1. The long journey to 1k real-time ray-tracing
  2. Making of the visual
  3. Making of the music (part1) by ern0
  4. Making of the music (part2) by TomCat
  5. Download page and source code

The long journey to the birth of Chrome Revenge

The many little steps until the real-time ray-tracing dream came true

PENTRACE

It started in 1994, when I read some interesting articles in Dr. Dobbs Journal about the new Pentium processor's FPU. I came to understand that numeric performace of the Pentium is very sensitive as to the use and ordering of FPU instructions, and with adding some extra FXCH instructions we can significantly boost up the running speed.

At that time, if we wanted to raytrace a scene, it took hours or days to get the picture. I decided to write a raytracer, which is similar to POV-Ray or BOB but in Assembly, and the code would be heavily optimized to the Pentium FPU. That was "Pentrace", my diploma thesis at the college.

CHROME

There was a very-well known and popular ray traced animation called Chrome, it has spread among Amiga users primarily. I thought it will be so cool to show the same animation to the audience at the Assembly demoparty but in 4 kb only!

The Chrome 4kb intro finished fourth out of 44 entries in 1995.

CHROME 2

While Chrome was finished at the party just before the deadline, next year I was the *first* one to toss the floppy disk into the entry collection box. This intro was the first product with a real-time ray-tracing part, but in very low resolution, 144x102 pixels only.

However, I went there to win :-) But the intro wasn't shown at the compo :-( because, unfortunately, the organizers lost my entry, and the intro was shown just later between two compo blocks.

After all the Chrome2 4kb intro finished fifth in 1996, but in the next week this product had topped the Hornet Archive's downloading chart.

CODER-L

I was operating a very successful Hungarian mailing list for coders till 2001. On this CODER-L list, there were lot of discussions about the theoretical possibilities of real-time ray-tracing.

★ ★ ★ ★ ★

» BRIEF 1:
Answer these from the Chrome Revenge history:
(a) In what year did the author read the Dr. Dobbs Journal articles about the Pentium FPU?
(b) At what resolution did the real-time ray-tracing part of Chrome 2 run?
(c) Until what year did the author operate the CODER-L mailing list?
» BRIEF 2: Continue the Chrome Revenge history, starting after its final sentence about discussions on the CODER-L list.
The lines that follow have no connection to the Chrome Revenge history.

» RECORDS SHOWN:

★ ★ ★ ★ ★

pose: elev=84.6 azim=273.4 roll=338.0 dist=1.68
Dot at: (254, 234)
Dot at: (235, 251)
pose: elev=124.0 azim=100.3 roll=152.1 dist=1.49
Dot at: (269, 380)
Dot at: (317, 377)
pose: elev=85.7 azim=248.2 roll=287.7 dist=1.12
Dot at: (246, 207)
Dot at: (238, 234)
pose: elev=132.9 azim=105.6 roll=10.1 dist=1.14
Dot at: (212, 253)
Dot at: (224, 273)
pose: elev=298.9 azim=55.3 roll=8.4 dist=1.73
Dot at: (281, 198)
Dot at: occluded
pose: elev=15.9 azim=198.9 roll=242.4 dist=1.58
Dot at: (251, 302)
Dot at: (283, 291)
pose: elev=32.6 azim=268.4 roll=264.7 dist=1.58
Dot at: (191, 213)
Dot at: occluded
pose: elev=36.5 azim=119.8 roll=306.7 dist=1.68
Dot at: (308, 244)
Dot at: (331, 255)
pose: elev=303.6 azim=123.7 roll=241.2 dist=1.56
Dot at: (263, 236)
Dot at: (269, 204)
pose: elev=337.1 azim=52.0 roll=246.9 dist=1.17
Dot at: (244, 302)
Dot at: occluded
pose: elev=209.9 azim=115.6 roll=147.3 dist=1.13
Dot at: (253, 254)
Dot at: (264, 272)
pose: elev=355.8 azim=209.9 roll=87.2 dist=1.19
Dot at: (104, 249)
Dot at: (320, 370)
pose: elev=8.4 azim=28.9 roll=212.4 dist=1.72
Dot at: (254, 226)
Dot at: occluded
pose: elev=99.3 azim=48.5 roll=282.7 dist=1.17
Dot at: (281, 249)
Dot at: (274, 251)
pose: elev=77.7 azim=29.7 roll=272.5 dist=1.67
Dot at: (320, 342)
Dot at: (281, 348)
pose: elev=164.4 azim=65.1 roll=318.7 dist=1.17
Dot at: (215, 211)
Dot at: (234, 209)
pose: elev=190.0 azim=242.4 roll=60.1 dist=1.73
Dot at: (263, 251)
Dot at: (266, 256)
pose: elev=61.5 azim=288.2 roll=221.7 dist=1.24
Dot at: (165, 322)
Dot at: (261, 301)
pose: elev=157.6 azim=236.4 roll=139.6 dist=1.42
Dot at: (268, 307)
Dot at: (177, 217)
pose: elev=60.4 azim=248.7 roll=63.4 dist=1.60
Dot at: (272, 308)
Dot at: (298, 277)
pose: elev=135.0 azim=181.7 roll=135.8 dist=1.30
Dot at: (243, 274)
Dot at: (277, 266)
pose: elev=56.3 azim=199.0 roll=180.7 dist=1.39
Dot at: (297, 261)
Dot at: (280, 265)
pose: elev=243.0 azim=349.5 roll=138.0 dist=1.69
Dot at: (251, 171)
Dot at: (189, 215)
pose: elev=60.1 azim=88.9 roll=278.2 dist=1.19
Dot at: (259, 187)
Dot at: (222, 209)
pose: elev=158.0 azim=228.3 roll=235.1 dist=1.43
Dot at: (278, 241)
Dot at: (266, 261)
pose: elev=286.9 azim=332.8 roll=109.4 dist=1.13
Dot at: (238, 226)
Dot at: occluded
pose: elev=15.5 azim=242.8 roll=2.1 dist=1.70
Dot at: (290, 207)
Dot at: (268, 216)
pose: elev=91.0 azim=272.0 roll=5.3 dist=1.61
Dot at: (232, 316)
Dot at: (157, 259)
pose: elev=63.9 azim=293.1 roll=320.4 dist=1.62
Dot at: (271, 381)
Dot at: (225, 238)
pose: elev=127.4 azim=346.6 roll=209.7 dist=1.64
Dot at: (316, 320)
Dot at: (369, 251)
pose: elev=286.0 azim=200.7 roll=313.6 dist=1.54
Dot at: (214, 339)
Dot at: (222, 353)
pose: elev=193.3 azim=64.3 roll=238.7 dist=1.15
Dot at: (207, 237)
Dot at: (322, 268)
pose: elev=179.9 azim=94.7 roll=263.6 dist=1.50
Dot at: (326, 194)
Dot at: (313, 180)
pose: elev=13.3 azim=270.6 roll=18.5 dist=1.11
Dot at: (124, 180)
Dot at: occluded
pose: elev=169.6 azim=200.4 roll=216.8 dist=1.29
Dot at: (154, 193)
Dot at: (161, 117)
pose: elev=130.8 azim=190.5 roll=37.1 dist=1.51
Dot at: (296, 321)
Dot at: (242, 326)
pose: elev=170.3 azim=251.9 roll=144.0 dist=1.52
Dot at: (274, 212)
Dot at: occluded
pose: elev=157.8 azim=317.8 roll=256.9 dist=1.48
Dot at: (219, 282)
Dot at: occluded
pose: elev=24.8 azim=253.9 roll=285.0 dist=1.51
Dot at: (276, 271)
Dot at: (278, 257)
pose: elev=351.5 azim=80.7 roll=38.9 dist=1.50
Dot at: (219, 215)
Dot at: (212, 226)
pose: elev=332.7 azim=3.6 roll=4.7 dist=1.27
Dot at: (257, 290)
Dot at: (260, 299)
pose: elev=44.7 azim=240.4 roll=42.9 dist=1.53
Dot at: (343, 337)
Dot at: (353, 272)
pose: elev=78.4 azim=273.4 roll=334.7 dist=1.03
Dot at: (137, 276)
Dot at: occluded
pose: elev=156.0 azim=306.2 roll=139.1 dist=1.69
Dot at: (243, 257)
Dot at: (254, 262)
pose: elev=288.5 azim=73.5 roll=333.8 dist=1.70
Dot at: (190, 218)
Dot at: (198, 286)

★ ★ ★ ★ ★

» EXPECTED ANSWER 1:
(a) 1994
(b) 144x102 pixels
(c) 2001

» EXPECTED ANSWER 2:
Later such productions appeared on the basis of this, like Slumpism by Pathos. (while tracing eye-rays, it did an eyeplane-object intersection test before every scanline), or Heaven Seven by Exceed (used adaptive sub-sampling for eye-rays).

But meanwhile, in the late 90s, I lost my interest in, and motivation for, the demoscene... :-(

COLORFUL

My comeback was in 2016 at qbparty. I was amazed that there was still room for DOS Assembly coding in the demoscene, so I started to publish 256 byte intros.

But the hardware environment has changed a lot since back then, and after testing many modern computers, I realized that the only option for a ray-tracer is 640x480@32bit video mode (with banked memory).

My first HiRes 256b intro was Colorful (finished 2nd at Function 2016).

256B SEMINAR

In 2017 at Function I presented my ray-tracing engine with some pokeballs. It used adaptive sub-sampling but only in horizontal direction, because of the awkward bank switching of video memory. And yes, it was quite fast.

SEASHELL

First time I was using orthogonal projection for eye-rays. It looked good enough and it was fast and very small in terms of code size.

Seashell 256b intro finished 1st at Riverwash in 2017.

TCTRONIC

We broke the compo rules at Function 2017. Our intro had PWM PC-Speaker music and played a well known bytebeat.

TCTRONIC 256b intro finished 2nd at Function demoparty.

Plasmifier Cover 256b

The first 256b intro which has softsynth music rather than a simple bytebeat.

Plasmifier Cover finished 2nd at Chaos Constructions in 2018.

Thanks to Provod and Frag for showing the cheap IMUL xx,xx,-1 envelope on the ikubun stream. And thanks to Gargaj for drawing attention to mastering in his speech at Assembly.

Balls Harmony

HellMood opened an interesting topic about write combining, which could speed up writing to video memory. Especially true color intros took benefit of this.

With write combining, I was able to trace every pixel of the screen in my intro (however, it did not run in an emulator that way).

Balls Harmony 256b intro finished 2nd in 2019 at Function.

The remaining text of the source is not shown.